You can construct an arbitrarily accurate approximation of an envelope by constructing the locus of the point of intersection of two arbitrarily closely spaced lines (or circles) in your locus. For this discussion, let's assume (as in the example) that you have a locus of lines determined by the motion of a point A. For each possible position A, think of the corresponding line in the locus as f(A). The envelope of the lines f(A) is the locus of the intersection of f(A) and f(A + delta A) as delta A approaches zero.
Thus, to construct an envelope, you'll need two lines, f(A) and f(A + delta A). You have already constructed the first line f(A)—the line of which you've taken the locus. (In our example, this is the perpendicular bisector through C.) So you need to construct a new line, f(A + delta A), which is "arbitrarily close" to the line determined by A. This means finding a new point, A + delta A, which is arbitrarily close to A, and repeating your construction (of the line determined by A) on this new point (to get the line determined by f(A + delta A)).
How you construct this second point A + delta A depends upon the nature of your locus. In this example, A travels around a circle. So a point "arbitrarily close" to A can be thought of as a point just a little bit farther around the circle than A (for any position of A). On a circle, you can construct this point by rotating A by a small quantity. Drag A to verify that both A and A + delta A move together around the circle.
Once you've constructed the point A + delta A, repeat your original construction using the new point (A + delta A) instead of the old one (A). This will produce a new line, which is likely to be almost parallel to the original line. Intersect the two lines. Then construct the locus of the point of intersection as a function of A's motion around the circle. The result is the envelope.
Here are step-by-step instructions for the example construction, given a construction that begins with a circle c1, a point on circle A, a segment AB, and a perpendicular bisector to that segment we'll call C.
- Mark the center of the circle as the center of rotation. Select point A and rotate it by 5 degrees around the center of the circle to construct point A'.
- Draw segment A'B and construct its midpoint D. Construct the perpendicular bisector to A'B (a segment perpendicular to A'B passing through D).
- Intersect this perpendicular bisector through D with the original bisector through C.
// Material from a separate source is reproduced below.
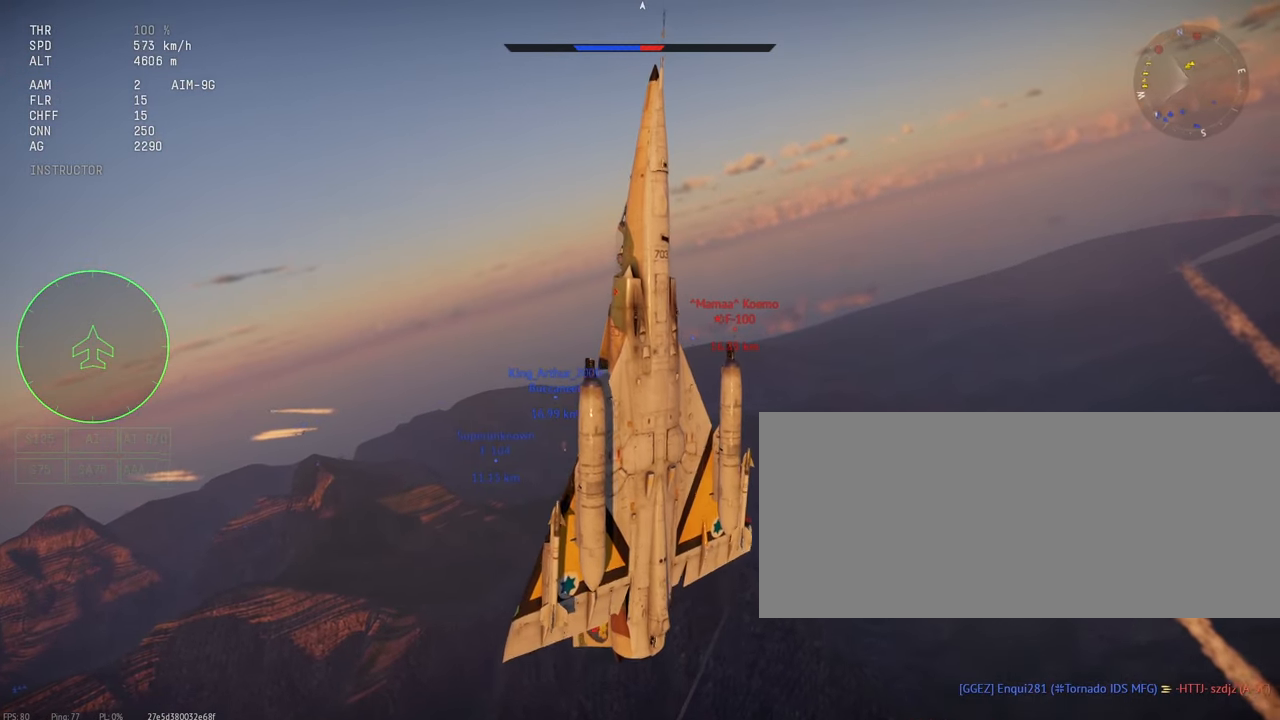
{"keys": ["c", "s"], "mouse": [], "events": [[217, "a", "down"], [317, "a", "up"]]}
- Call the intersection E. Construct the locus of E as A moves around the circle.
- If your locus is of a circle rather than a line, you'll have two points of intersection (between the two circles f(A) and f(A + delta A)) instead of one.
- If your locus' path is a line instead of a circle, translate (in the direction of the line) rather than rotate by a small quantity in order to locate point A + delta A.
- Because the two lines f(A) and f(A + delta A) are almost parallel, their point of intersection may well be far off-screen. However, you can count on it being selected immediately after you construct it, even if it's not visible. So you can avoid scrolling in step 6 if you simply shift-select point A and construct your envelope immediately after constructing the point of intersection.
- Alternatively, rather than rotate by 5 degrees, consider rotating by a marked angle QRS. When you construct A', set QRS to be a "wide angle"—say 45 degrees instead of 5. Construct the point A + delta A in this configuration (i.e., delta A = 45 degrees). Continue through steps 3–6 while using a "wide angle." Then, after you've constructed your envelope in step 6, close angle QRS to be only a degree or two. You may be surprised at how little impact the magnitude of delta A has on the appearance of your envelope.)
- When you're done, be sure to hide the secondary construction (point A', segment A'B, midpoint D, and the perpendicular bisector through D).